LM: I imagine that writing a three-voiced thriller must have been quite the feat of plotting and editing. What was your process?
CK: Oh my God, yes. I had to figure the characters out, then figure out what actually pushed the story forward. I tend to write fast and long for my first draft, and then cut. As far as plotting, I write in chunks. Each one has a goal, and a feel. Beyond that, the more I figure out each chunk, the more I make mistakes and then find the mistakes. Lots of fixing.
LM: How did you figure out Jon’s power?
CK: It started with the phrase heart attack. It would never occur to anyone that your heart could attack other people, but imagine it! Seriously, try walking down the street imagining that somebody else’s emotions could kill you, or that yours could kill another person.
“Seriously, try walking down the street imagining that somebody else’s emotions could kill you, or that yours could kill another person.”So I had that thought, and then someone told me about the idea of psychic vampires, who are people who are exciting and engaging to be around, but they’re stealing your life force. After you’re around them, you get depressed and dizzy; you feel depleted because they’ve depleted you. That was knocking around my mind for years, and eventually the two ideas combined.
LM: If there were people like Jon in the world, it would be terrifying to go outside. You’d depend entirely on those technological connections we were talking about earlier.
CK: Yes, yes, yes. And we’re almost there! You can do anything in your house. Watch this, read that, talk to anyone. We live in this other dimension now, and use our bodies in such new ways. But that can’t be everything. When Jon’s in Providence, his whole life is online, and it’s deeply isolating for him, to the point where he becomes somewhat less a part of the human race. All that keeps him tethered is wanting to be loved by Chloe, his bright star in the distance. She’s so special to him, she reminds him that other humans can be.
LM: Do you think Chloe is inherently special, or only special to Jon?

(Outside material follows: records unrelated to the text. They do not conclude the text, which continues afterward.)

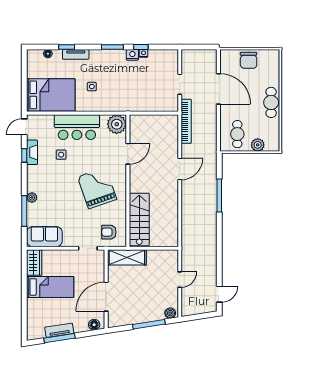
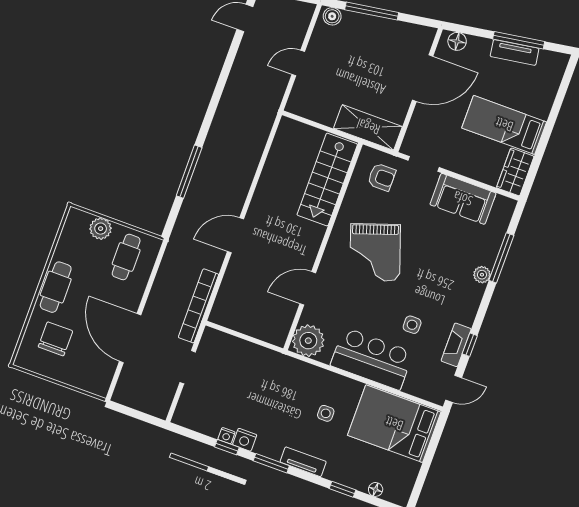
tv unit: (76, 54) -> (303, 462), moved
chair: (249, 60) -> (55, 339), moved
sofa: (44, 237) -> (463, 199), moved

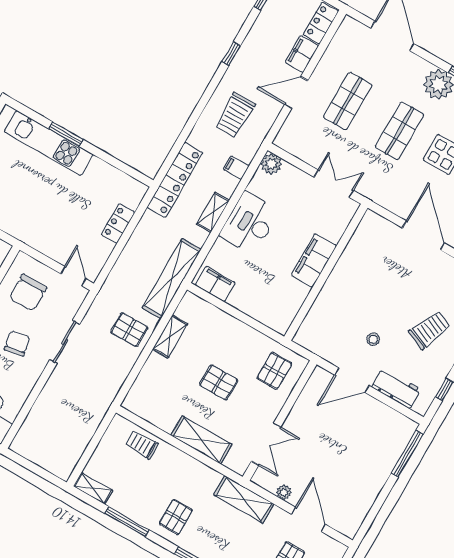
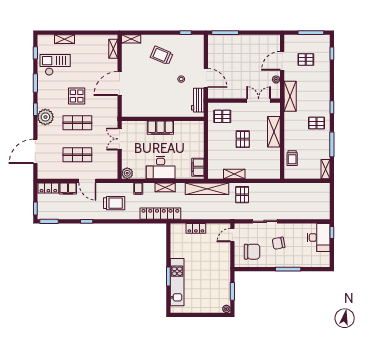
workbench: (396, 388) -> (198, 100), moved

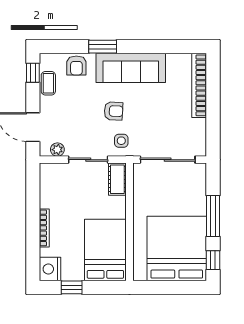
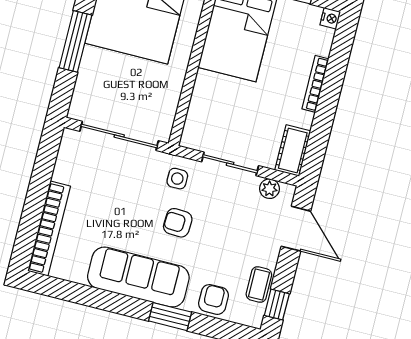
cot: (117, 179) -> (293, 151), moved
nightstand: (50, 269) -> (330, 18), width x0.53, depth x0.56

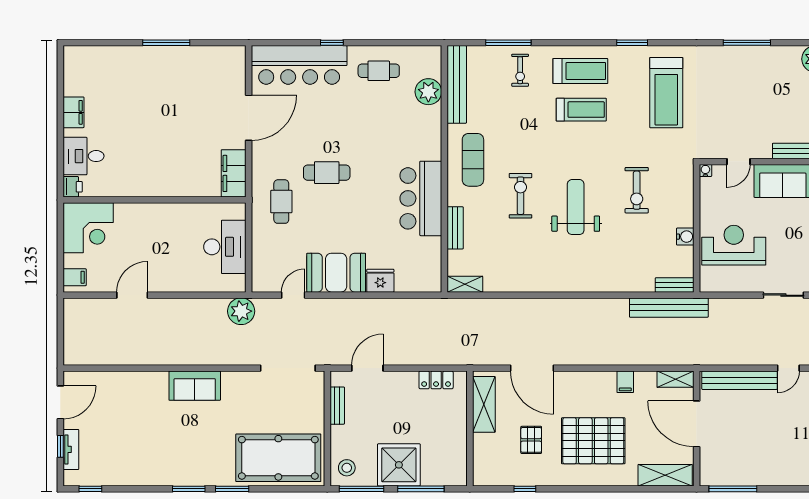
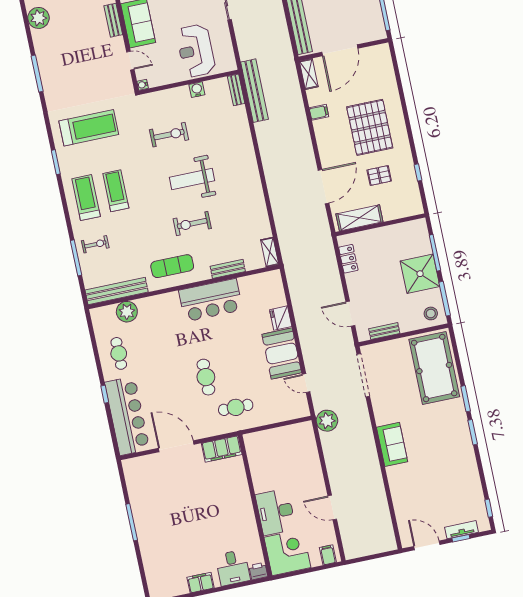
desk: (225, 247) -> (276, 512), moved, turned -90
shelving: (665, 475) -> (385, 66), removed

CK: She questions whether she’s special, certainly. To me what’s interesting about her is mostly that she fulfills herself. She holds onto Jon, but not too tightly. She’s not willing to be the girl who’s just pining. She goes to New York City and becomes an artist, and that, to me, is what’s special about her.

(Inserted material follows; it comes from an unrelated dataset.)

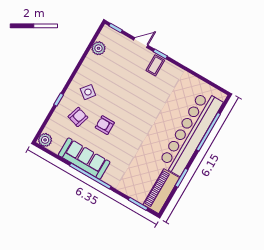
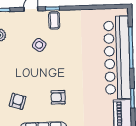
side table: (88, 92) -> (39, 45), moved
armchair: (105, 125) -> (58, 97), moved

LM: Another interesting function of hers is bringing a bully into the plot. Carrig, her boyfriend, bullies Jon when they’re kids, and the idea of the bully and the bullied recurs in the novel. I’d love for you to talk about that a bit.
CK: The baseline story is this: here’s a girl who gets along with the world, and knows it. Often, girls like that are depicted as shallow and snaky, but Chloe’s not. Jon recognizes that she’s not, but also that he, Jon, will never have a life like Chloe’s. What he can’t understand, though, is that she enjoys being around Carrig, and that it’s hard for her to balance the sides of herself. It’s hard to accept that she likes the bully, and yet she truly does.
LM: Chloe is clearly an object to Carrig. She enjoys being his trophy, it seems—she’s seduced by that. But is she an object to Jon, too?
CK: No. I think he truly knows and sees her, but I think that’s part of the process of the story. As he detaches from the human race, she becomes larger than life to him, but by the end, they grow up enough to see each other. He learns not to put her on a pedestal as he learns to understand who he is. There’s less fantasy; they never get to be together. Chloe will always have more of a footing in the real world, and be more seduced by it. The novel ends with both of them accepting that fact. That’s growing up, right? Chloe has to accept that she’ll always be susceptible to the world around her, and Jon has to accept that he’ll never belong.